● Job item
Please report how many lines in these records contain the string "TOYOTA", and give nothing besides the number.

(Extracted page text data)
● ● ● ● ●

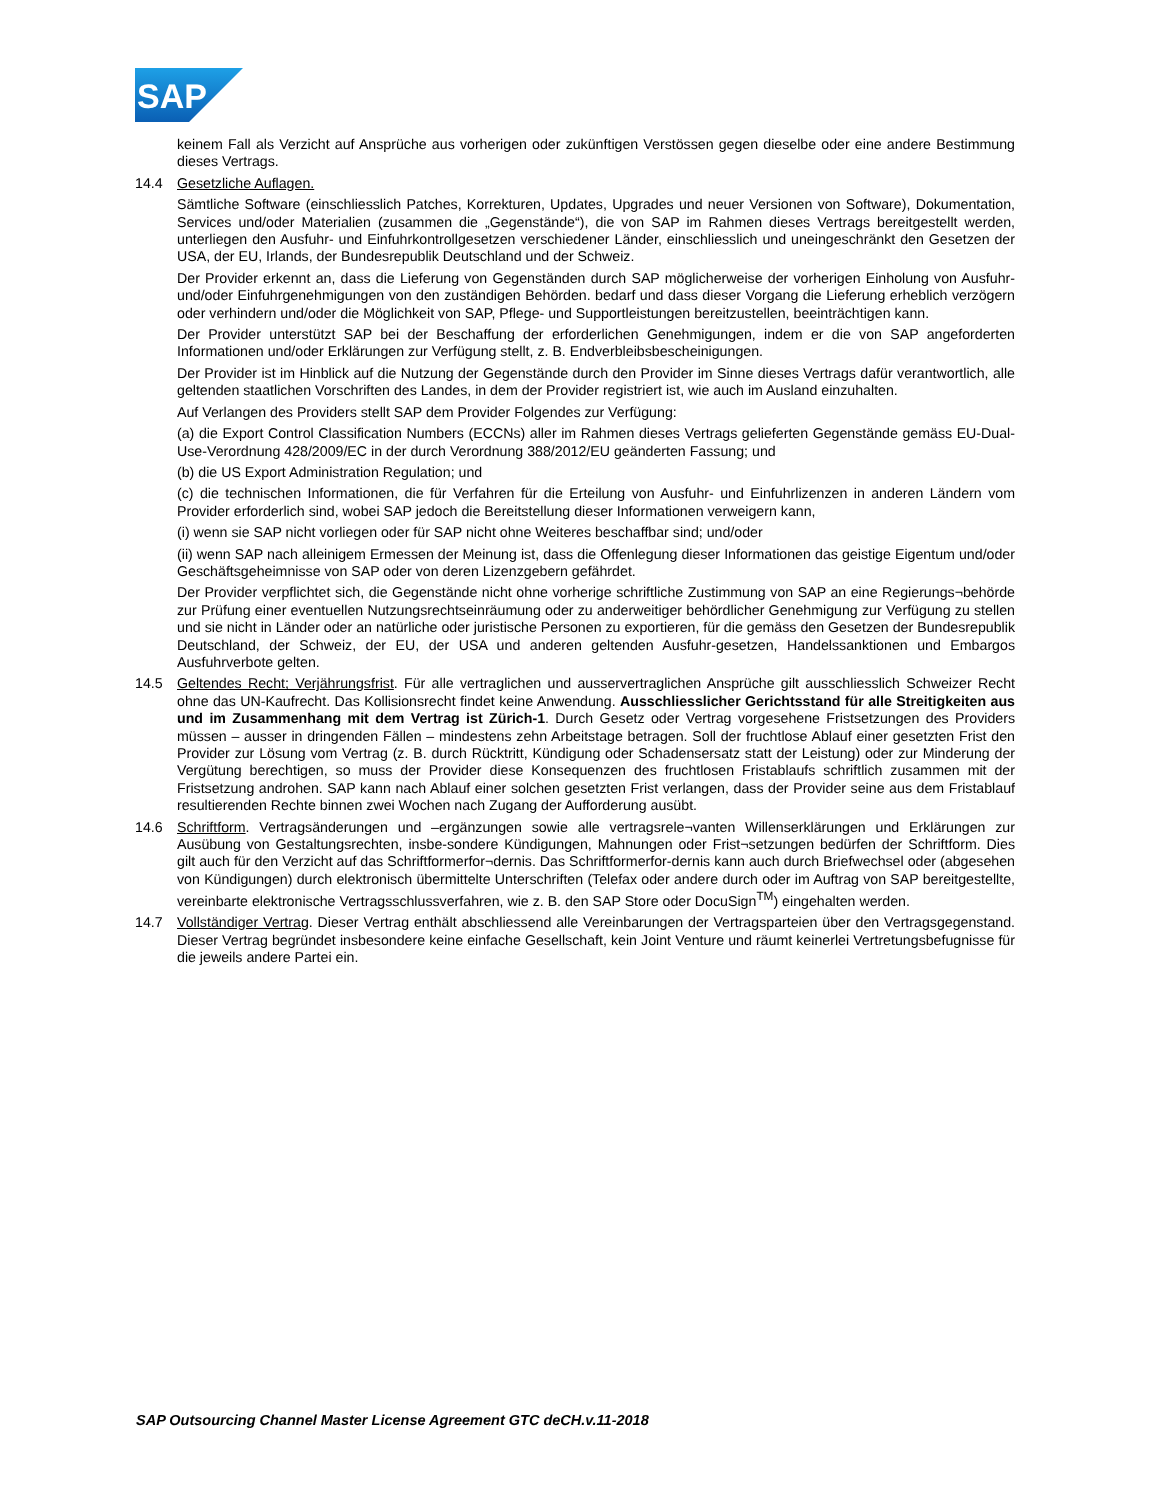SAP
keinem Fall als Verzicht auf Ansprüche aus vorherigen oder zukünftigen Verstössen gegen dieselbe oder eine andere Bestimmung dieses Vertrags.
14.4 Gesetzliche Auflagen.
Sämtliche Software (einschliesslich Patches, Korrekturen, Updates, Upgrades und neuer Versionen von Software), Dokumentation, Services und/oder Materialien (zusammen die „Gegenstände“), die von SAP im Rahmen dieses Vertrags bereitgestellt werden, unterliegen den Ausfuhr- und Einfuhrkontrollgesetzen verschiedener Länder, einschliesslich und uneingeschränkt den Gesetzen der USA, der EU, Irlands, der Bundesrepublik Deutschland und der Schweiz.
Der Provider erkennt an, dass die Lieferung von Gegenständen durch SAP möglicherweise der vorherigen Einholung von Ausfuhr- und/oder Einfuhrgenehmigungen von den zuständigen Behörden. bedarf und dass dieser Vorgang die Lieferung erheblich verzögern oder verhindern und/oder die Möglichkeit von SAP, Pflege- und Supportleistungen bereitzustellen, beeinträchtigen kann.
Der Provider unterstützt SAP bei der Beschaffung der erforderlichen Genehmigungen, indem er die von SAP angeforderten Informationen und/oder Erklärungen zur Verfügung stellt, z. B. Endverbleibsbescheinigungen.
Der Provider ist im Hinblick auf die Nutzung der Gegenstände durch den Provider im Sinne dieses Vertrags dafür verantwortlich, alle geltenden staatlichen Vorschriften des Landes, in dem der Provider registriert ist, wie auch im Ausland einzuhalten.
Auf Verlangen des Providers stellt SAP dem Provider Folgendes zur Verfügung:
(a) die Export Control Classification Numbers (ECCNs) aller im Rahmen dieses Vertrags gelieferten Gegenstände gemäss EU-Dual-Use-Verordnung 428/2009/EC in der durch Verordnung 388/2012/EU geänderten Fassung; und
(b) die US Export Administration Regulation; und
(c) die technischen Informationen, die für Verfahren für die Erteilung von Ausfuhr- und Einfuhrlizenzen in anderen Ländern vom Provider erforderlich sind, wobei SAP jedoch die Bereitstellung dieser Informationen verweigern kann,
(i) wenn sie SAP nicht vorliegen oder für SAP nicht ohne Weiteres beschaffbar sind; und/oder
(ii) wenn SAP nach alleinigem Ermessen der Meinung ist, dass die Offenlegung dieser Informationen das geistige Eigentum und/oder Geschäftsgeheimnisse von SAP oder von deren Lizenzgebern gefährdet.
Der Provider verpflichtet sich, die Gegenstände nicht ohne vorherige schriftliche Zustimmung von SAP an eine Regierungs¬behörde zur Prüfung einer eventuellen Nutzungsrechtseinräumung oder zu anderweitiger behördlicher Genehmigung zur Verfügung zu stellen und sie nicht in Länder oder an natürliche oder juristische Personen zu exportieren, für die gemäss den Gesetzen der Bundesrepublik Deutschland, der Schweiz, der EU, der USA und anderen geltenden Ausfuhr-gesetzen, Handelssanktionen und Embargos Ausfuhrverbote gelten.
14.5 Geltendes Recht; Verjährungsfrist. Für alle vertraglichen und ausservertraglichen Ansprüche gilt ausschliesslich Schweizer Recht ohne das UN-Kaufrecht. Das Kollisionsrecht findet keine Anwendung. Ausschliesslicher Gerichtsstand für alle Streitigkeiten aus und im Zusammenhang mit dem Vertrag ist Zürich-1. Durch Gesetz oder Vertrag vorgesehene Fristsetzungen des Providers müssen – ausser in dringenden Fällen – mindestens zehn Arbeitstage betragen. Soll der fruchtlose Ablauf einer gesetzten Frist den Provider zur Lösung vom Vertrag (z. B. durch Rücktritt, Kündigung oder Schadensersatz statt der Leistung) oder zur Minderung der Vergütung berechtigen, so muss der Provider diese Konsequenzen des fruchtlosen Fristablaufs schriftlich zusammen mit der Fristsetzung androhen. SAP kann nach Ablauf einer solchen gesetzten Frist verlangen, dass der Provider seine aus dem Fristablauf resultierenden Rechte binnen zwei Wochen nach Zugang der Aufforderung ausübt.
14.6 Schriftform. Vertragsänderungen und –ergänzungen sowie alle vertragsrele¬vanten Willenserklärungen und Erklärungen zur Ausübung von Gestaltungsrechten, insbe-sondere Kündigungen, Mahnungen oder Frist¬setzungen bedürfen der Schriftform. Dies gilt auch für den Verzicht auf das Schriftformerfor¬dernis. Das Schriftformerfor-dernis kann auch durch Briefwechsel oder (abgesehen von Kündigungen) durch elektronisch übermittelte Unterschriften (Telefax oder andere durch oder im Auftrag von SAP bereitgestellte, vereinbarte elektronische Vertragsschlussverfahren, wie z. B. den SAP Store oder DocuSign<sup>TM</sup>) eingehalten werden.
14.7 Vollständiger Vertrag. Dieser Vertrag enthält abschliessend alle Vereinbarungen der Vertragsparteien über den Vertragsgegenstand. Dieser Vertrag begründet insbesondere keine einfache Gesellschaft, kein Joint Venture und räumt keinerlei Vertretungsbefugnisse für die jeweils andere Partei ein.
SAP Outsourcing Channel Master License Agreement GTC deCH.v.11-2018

● ● ● ● ●

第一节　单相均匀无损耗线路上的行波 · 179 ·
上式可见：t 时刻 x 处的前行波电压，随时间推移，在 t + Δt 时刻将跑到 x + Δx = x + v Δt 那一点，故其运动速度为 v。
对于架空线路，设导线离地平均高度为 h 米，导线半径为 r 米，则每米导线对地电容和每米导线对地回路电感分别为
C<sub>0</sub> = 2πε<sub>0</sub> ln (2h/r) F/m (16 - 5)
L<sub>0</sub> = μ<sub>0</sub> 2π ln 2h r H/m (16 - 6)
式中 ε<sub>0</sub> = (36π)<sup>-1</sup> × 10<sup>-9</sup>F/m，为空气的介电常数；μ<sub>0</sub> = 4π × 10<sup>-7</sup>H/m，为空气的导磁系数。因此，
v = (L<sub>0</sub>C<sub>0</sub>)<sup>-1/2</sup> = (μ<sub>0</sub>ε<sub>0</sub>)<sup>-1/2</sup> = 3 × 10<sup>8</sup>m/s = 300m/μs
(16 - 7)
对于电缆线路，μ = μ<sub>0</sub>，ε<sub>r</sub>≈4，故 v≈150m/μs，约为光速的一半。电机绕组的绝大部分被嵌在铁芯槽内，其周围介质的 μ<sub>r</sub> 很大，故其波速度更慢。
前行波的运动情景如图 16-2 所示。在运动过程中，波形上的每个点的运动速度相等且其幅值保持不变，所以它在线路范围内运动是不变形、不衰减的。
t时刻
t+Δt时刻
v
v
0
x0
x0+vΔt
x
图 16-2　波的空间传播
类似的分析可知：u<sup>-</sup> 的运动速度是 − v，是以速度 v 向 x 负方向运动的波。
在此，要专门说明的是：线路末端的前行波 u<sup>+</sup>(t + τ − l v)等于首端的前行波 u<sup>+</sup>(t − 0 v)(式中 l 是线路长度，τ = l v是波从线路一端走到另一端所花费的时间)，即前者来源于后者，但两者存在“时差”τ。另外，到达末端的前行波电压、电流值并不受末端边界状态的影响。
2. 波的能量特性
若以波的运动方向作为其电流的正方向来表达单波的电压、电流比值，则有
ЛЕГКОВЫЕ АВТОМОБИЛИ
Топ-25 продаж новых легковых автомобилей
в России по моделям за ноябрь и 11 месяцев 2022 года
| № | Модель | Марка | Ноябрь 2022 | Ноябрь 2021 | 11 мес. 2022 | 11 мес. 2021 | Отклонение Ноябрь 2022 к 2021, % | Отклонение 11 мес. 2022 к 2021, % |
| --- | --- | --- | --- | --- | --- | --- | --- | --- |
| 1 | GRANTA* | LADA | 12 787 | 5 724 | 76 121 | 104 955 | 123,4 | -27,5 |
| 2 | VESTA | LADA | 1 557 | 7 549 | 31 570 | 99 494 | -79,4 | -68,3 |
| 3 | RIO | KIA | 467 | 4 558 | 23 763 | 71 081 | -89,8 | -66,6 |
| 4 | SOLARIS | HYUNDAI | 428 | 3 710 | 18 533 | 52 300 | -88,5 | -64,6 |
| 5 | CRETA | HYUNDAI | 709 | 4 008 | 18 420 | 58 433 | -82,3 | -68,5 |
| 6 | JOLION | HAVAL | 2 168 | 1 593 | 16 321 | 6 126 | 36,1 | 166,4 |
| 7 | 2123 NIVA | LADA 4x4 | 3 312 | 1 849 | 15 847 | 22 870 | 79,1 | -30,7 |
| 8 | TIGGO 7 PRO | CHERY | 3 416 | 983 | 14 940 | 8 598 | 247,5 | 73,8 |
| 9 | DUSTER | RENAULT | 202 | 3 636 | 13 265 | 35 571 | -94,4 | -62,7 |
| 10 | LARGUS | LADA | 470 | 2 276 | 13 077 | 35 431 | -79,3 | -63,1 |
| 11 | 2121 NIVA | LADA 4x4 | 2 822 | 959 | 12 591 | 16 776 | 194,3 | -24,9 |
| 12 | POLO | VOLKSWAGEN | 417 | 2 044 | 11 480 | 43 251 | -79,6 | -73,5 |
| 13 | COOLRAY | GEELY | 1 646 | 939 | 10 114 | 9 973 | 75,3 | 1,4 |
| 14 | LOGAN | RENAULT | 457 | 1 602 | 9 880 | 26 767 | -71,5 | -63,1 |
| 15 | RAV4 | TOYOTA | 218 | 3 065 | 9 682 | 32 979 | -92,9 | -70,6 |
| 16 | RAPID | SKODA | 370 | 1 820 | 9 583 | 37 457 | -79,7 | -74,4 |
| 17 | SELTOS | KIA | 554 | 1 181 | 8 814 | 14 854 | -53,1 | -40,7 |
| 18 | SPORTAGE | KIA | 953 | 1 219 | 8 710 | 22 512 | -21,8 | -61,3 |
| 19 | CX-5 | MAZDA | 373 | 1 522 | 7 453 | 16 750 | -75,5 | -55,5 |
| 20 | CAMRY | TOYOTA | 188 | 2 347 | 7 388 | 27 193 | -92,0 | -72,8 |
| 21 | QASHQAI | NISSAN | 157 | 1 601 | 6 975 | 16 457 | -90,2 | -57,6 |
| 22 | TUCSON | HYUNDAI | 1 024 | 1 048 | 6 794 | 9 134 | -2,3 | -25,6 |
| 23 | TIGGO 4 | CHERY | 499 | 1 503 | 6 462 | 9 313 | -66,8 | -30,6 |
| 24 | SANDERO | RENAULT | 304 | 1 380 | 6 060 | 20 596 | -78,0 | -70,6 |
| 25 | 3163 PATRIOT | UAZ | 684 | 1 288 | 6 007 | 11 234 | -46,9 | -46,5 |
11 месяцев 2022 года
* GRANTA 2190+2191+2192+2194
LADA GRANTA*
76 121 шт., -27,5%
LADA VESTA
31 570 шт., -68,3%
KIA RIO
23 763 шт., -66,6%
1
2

● ● ● ● ●

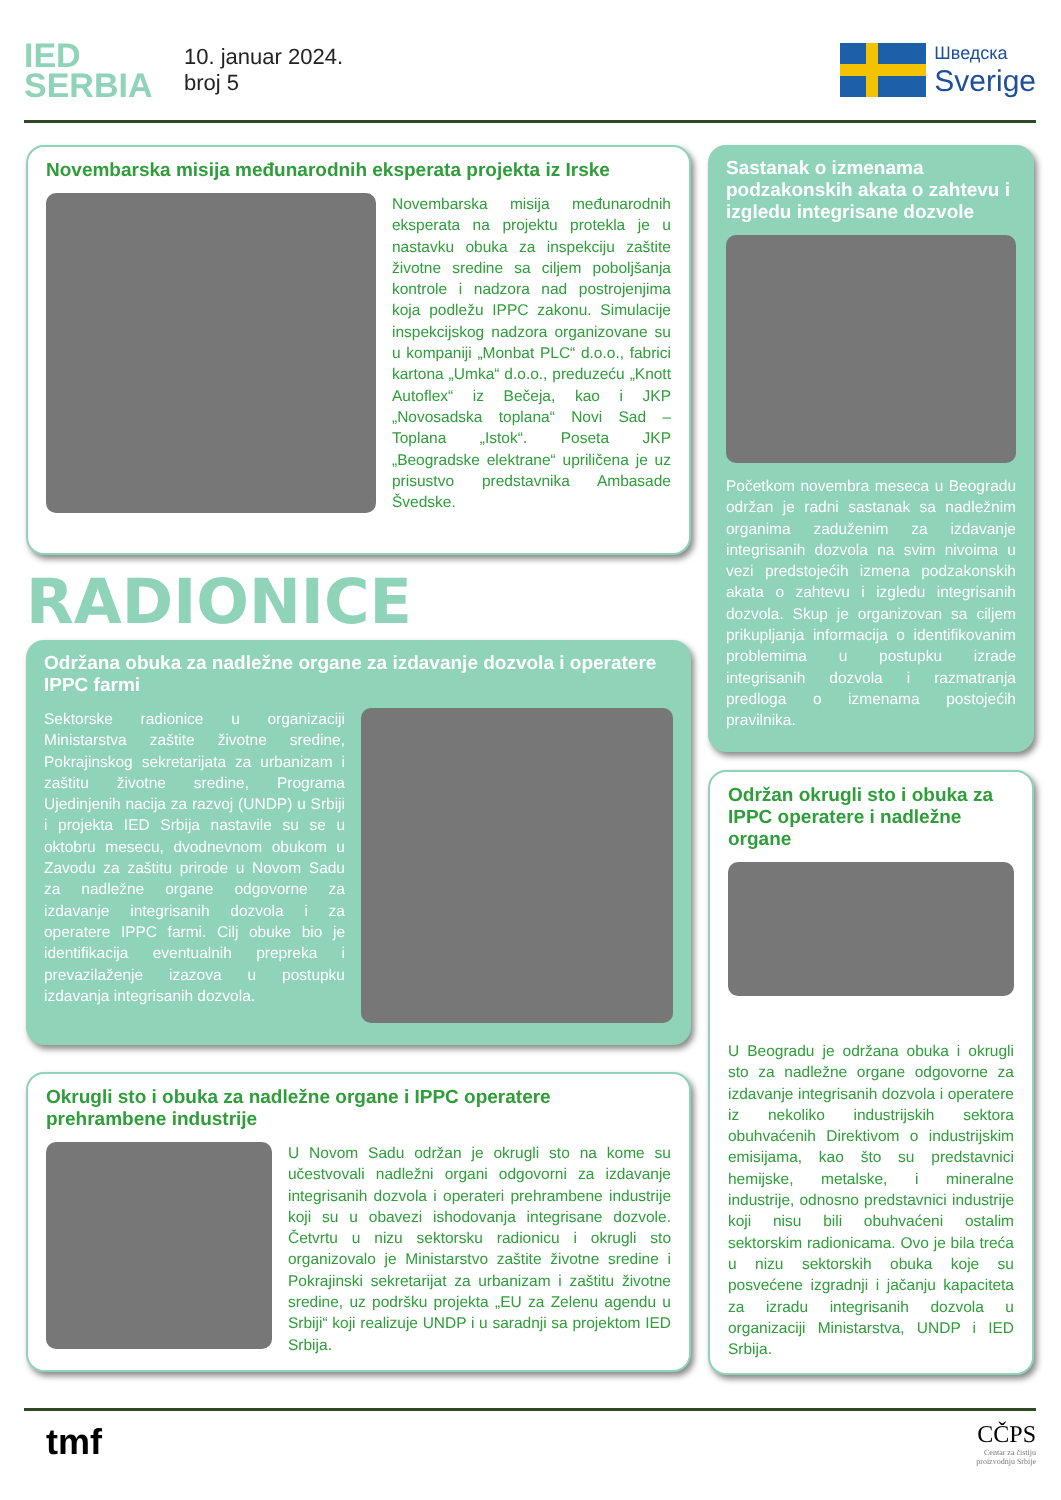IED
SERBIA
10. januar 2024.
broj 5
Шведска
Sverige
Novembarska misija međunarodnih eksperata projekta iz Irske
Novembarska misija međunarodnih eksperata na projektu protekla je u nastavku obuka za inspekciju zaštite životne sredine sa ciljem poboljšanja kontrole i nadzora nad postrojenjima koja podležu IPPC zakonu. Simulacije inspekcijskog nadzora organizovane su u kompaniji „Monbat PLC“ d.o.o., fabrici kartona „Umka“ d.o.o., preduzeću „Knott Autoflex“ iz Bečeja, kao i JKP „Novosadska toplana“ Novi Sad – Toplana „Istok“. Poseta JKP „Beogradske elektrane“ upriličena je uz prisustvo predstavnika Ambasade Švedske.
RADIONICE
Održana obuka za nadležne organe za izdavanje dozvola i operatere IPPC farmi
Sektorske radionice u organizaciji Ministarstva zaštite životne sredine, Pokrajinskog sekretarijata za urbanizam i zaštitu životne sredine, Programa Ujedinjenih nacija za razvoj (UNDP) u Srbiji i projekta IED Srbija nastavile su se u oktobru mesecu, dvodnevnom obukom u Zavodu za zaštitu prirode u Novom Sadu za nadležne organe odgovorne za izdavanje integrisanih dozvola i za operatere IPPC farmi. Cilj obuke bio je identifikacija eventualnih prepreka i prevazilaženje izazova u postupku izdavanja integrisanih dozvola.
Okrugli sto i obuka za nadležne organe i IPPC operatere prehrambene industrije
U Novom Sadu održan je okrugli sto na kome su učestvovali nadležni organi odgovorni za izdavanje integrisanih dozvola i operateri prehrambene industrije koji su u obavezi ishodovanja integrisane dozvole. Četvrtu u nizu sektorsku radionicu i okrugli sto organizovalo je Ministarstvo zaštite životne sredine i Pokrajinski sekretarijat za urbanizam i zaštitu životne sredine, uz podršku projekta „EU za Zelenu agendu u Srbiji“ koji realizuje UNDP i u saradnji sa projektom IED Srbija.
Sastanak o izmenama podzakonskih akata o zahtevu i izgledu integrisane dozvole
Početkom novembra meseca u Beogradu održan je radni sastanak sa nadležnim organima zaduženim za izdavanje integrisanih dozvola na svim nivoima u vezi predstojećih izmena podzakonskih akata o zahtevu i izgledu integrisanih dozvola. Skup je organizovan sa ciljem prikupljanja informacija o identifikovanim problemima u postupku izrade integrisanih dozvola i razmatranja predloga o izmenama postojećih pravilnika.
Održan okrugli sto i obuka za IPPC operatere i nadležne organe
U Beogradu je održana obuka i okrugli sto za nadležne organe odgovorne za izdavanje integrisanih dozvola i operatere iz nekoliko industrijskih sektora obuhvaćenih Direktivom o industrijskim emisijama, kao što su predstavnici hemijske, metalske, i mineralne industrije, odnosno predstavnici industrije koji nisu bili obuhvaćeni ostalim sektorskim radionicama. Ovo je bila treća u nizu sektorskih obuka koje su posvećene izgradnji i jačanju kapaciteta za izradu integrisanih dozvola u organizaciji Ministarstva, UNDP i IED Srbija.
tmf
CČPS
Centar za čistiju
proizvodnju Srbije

● ● ● ● ●

● Problem solution
2